_DATA UNDER STUDY_
************
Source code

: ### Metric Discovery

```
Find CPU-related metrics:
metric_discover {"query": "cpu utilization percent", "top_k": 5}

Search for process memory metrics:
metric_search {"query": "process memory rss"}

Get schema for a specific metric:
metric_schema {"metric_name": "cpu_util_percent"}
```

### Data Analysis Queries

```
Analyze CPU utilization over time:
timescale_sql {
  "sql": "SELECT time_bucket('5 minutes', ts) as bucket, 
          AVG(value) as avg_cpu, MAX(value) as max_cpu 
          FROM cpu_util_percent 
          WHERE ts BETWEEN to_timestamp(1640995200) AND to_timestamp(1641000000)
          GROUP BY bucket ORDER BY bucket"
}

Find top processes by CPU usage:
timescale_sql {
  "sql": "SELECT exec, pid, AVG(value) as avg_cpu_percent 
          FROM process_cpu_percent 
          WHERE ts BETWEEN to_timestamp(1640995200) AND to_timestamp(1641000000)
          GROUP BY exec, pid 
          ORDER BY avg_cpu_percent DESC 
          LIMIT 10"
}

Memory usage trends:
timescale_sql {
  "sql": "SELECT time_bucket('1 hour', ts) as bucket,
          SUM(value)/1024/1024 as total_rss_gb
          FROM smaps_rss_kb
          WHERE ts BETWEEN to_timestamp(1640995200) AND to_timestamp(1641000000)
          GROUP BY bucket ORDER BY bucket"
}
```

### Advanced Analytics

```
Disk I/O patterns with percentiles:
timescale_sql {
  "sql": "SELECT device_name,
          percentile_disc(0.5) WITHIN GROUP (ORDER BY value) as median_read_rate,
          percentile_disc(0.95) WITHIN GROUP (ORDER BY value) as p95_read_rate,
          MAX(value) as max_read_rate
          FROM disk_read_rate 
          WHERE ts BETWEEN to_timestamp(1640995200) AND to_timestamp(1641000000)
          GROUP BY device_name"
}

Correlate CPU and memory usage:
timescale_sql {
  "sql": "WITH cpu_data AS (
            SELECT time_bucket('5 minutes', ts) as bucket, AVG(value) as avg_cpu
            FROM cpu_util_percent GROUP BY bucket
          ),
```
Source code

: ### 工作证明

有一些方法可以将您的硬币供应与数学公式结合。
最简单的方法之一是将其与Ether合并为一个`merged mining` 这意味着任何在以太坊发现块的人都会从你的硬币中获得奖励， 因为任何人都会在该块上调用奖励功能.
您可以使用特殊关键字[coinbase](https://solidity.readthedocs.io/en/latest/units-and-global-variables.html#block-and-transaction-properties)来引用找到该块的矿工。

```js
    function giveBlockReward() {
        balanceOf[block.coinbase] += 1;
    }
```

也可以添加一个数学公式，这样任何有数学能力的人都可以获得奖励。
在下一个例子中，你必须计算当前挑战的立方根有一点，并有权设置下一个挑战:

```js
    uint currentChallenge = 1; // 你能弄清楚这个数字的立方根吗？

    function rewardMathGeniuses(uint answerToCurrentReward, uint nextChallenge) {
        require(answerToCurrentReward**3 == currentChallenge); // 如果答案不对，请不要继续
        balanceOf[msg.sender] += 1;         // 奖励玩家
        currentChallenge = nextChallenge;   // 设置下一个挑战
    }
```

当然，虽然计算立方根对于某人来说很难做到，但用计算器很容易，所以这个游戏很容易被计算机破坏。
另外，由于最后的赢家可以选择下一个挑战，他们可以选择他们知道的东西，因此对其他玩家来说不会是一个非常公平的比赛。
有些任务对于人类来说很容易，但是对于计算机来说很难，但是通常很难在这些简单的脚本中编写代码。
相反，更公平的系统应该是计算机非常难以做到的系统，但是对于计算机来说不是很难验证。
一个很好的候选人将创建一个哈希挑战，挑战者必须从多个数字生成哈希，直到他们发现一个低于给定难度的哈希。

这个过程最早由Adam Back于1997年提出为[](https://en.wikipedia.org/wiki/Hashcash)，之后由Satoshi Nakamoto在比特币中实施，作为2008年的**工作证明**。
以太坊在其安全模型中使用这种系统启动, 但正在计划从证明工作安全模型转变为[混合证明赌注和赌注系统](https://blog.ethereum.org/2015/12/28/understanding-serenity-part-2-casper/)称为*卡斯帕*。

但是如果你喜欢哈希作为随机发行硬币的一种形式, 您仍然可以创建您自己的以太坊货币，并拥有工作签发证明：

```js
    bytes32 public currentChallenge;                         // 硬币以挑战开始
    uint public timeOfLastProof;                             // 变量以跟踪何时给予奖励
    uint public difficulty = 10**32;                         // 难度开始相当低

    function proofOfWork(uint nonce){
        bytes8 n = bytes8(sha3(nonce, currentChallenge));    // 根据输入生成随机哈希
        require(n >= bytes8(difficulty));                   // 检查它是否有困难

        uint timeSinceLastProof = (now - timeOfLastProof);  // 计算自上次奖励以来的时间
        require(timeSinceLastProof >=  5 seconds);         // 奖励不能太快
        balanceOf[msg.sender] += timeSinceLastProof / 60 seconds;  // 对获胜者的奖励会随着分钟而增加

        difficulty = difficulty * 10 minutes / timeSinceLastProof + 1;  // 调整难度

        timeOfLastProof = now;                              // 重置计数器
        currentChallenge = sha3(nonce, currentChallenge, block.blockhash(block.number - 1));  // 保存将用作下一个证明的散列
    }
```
************
_THE PROBLEM_
The expected answer is every line above in which the word "utilization" appears.

_ANSWER SPACE_
metric_discover {"query": "cpu utilization percent", "top_k": 5}
Analyze CPU utilization over time:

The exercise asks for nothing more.